Nello stesso anno in cui mette in scena un Jason Statham avido di giustizia con l'opera prima Redemption, Steven Knight da' vita a un one man movie dove ancora una volta l'uomo è capace di affrontare la propria catarsi. Girato quasi in tempo reale, Locke è un viaggio in auto che va da Birmingham verso Londra; poco meno di un'ora e mezza in cui Ivan Locke vedrà dissolvere intorno a sé tutte le certezze costruite in una vita: una famiglia amata e un lavoro stabile.

Ambientato interamente in auto, tutti gli avvenimenti (by)passano attraverso l'altoparlante del vivavoce.
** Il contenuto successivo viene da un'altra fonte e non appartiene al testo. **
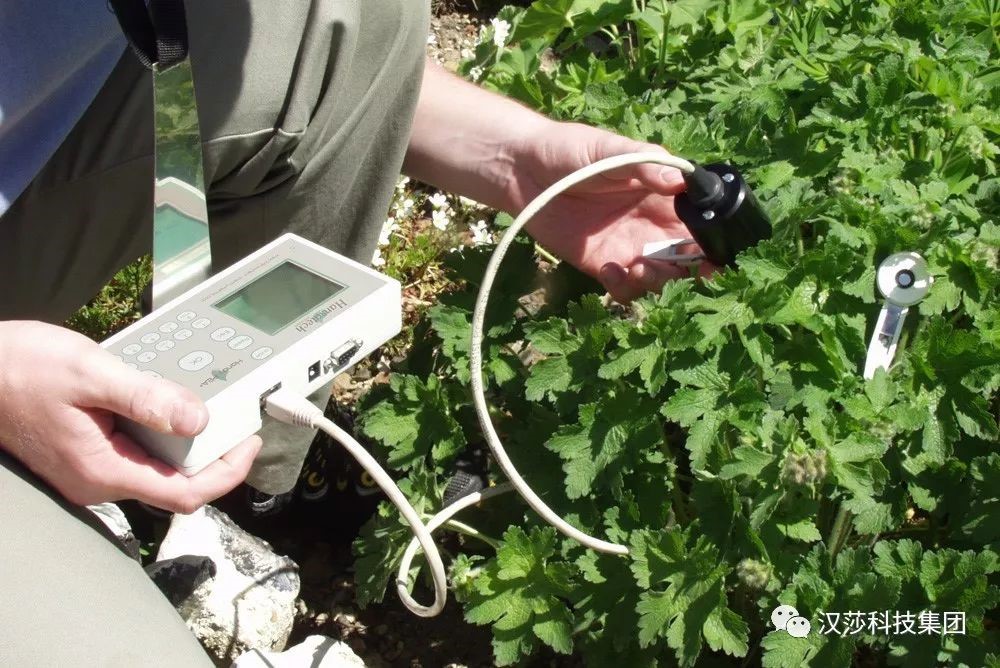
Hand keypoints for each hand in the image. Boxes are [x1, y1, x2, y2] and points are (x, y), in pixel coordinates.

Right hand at [0, 321, 260, 513]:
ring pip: (158, 466)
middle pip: (177, 483)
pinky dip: (162, 430)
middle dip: (213, 454)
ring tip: (208, 403)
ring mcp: (92, 468)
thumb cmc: (18, 369)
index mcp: (103, 471)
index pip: (184, 494)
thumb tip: (197, 419)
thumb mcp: (89, 373)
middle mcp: (99, 480)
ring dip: (187, 440)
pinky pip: (138, 450)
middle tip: (236, 416)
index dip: (227, 473)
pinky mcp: (87, 452)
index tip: (250, 443)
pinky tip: (166, 400)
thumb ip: (146, 397)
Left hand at [508, 121, 715, 301]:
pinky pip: (625, 288)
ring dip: (658, 281)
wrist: (523, 169)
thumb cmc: (571, 149)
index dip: (713, 242)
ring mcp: (628, 247)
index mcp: (663, 196)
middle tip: (676, 268)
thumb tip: (681, 180)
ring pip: (660, 278)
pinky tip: (610, 271)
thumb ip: (645, 163)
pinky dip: (624, 288)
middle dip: (691, 270)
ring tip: (639, 269)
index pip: (700, 223)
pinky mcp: (602, 265)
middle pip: (688, 258)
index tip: (715, 254)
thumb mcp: (610, 148)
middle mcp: (652, 225)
Lungo il tragitto, Ivan rimane costantemente in contatto con le pedine del destino; una telefonata dopo l'altra in cui decide di prendersi le proprie responsabilità e cercare di aggiustare le gravi conseguenze che ne derivano. Lascia a casa moglie e figli che lo aspettavano per la consueta partita in televisione; decide di non andare al giorno di lavoro più importante di sempre per un solo errore: a Londra sta per partorire l'amante di una notte conosciuta in una trasferta lavorativa pochi mesi prima. Si troverà quindi costretto a confessare il tradimento alla moglie e cercare che "la più grande colata d'Europa" programmata per il giorno seguente (Ivan è un rispettato costruttore) vada comunque a buon fine, nonostante la sua inusuale assenza.

Oltre alla magistrale prova interpretativa di Tom Hardy (ai suoi massimi insieme a Bronson), risiede proprio nell'escalation di distruzione psicologica del personaggio e nei dialoghi telefonici il punto forte di Locke – non mancano neanche frangenti in cui mentre il protagonista sta al telefono con il collega di lavoro che lo deve sostituire, allegorie sul calcestruzzo e altri momenti riescono a strappare qualche sorriso. Knight non doveva certo dimostrare la sua bravura da sceneggiatore visto i precedenti – quella de La promessa dell'assassino di Cronenberg è sua, per dirne una – non riesce invece a essere incisivo a livello visivo, né qui né in Redemption, le uniche due opere dove fin'ora si è cimentato sia a livello di scrittura sia a livello di regia. Lo script di Locke non da sicuramente adito a nessun tipo di virtuosismo, ma il reiterato passaggio dall'interno del veicolo alle luci della notte, anche se ottimamente rappresentata, rende il tutto troppo minimalista e alla lunga noioso.

La vita di Ivan Locke continua inesorabilmente a sgretolarsi: la moglie sembra non accettare il suo tradimento ("tra 'mai' e 'una sola volta' la differenza è tutto", gli dice); il capo, "The bastard" come si vede scritto nell'agenda, lo licenzia immediatamente. Londra è sempre più vicina e la forte sicurezza iniziale nel poter vedere risolti tutti i problemi lentamente scompare, facendo strada a un crollo psicologico sempre più acceso. Credeva di poter risolvere tutto Ivan Locke, ma evidentemente non si possono aggiustare le crepe nell'anima delle persone così facilmente come quando si utilizza il calcestruzzo.

La motivazione che lo spinge a compiere un gesto così estremo e autolesionista risiede nel suo passato. Durante il tragitto infatti a più riprese parla direttamente con il fantasma del padre seduto sui sedili posteriori, guardandolo dallo specchietto retrovisore. Ivan Locke non vuole essere come il padre che lo ha abbandonato e trascurato, vuole prendersi le sue responsabilità e subirne le conseguenze. Questa risulta una trovata sicuramente obbligatoria per dare un senso alla propria decisione, ma allo stesso tempo forzata, creando una semi-psicosi del personaggio che, trauma infantile o meno, sembra proprio non appartenergli.

 

Locke, regia di Steven Knight, USA/Gran Bretagna 2013, 85'.